**EXCERPT PROVIDED:**
»»
There are actually a lot of things that can come into play here.
First up, there's driver integration or the "summing" of the sound coming from the various drivers. Many bookshelf-sized speakers are a simple two-way design, ie. one tweeter and one woofer in close proximity to one another with a very simple cross-over. Such speakers can essentially act as a "point source", even when you are sitting quite close to them. In essence, the sound seems to come from a single point in space, rather than from two separate drivers.
With a larger tower speaker, you will often have more drivers - perhaps something like a tweeter, a mid-range driver plus two or more bass woofers. The cross-over is much more complicated with a 2.5-way, 3-way or 4-way design. In order for the sound from all of those drivers to "sum" properly and seem as though they are a point source rather than several separate drivers, you have to sit considerably further away.
So that brings up another factor - seating distance. The closer you are to a speaker, the more you hear the direct sound coming from the speaker vs. the reflected sound off of walls, ceiling and floor, and other objects in the room. With a tower speaker, you are forced to sit further away so that the drivers can "sum". But, as a result, you also end up hearing proportionally more reflected sound. This makes the sound seem more "spacious" as a whole, but also less pin-point precise.
««
**REQUIRED ACTION A:** Can you lay out the chart rows as a numbered list with the blank lines dropped and the pictures left out?
These rows are unrelated to the passage on speaker sound.

**Dataset entries:**
»»
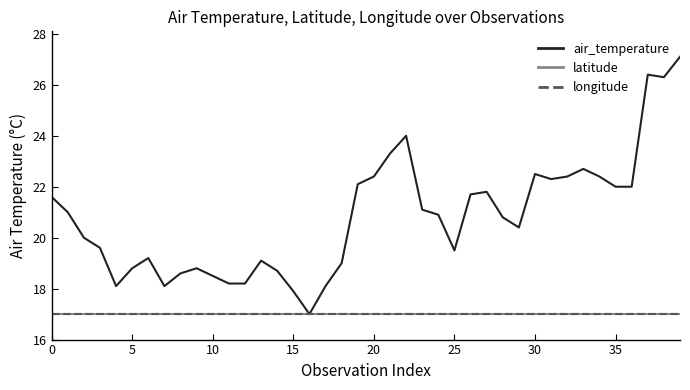

Is this an area chart (filled region under the line)?

No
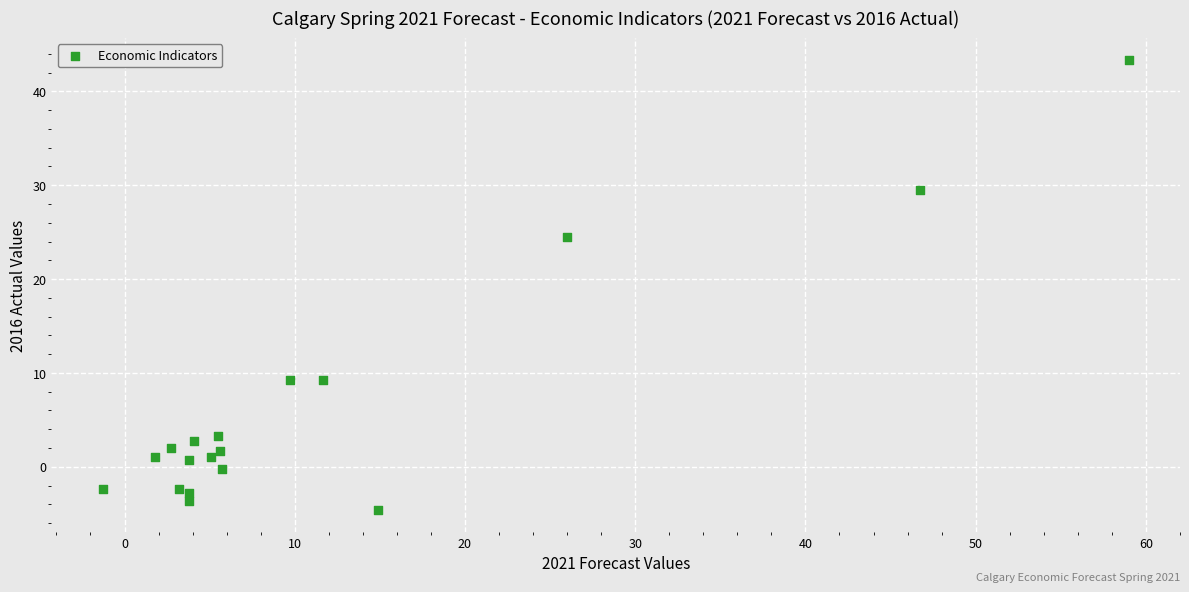

What Y value in the scatter plot is closest to 19?

24.5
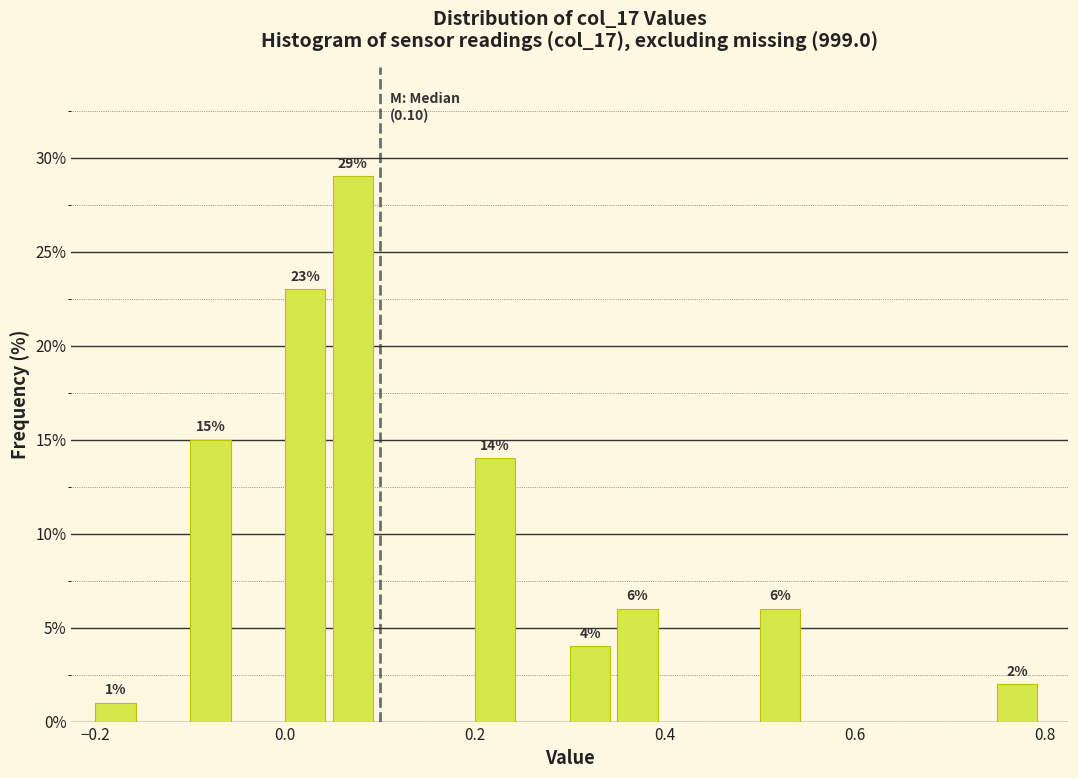

Read against the x-axis, roughly where is the centre of the tallest bar?

0.08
««
**REQUIRED ACTION B:** Duplicate the passage on speaker sound from "There are actually" to "two separate drivers.".

**REPLY A:**
1. Is this an area chart (filled region under the line)?
2. No
3. What Y value in the scatter plot is closest to 19?
4. 24.5
5. Read against the x-axis, roughly where is the centre of the tallest bar?
6. 0.08

**REPLY B:**
There are actually a lot of things that can come into play here.
First up, there's driver integration or the "summing" of the sound coming from the various drivers. Many bookshelf-sized speakers are a simple two-way design, ie. one tweeter and one woofer in close proximity to one another with a very simple cross-over. Such speakers can essentially act as a "point source", even when you are sitting quite close to them. In essence, the sound seems to come from a single point in space, rather than from two separate drivers.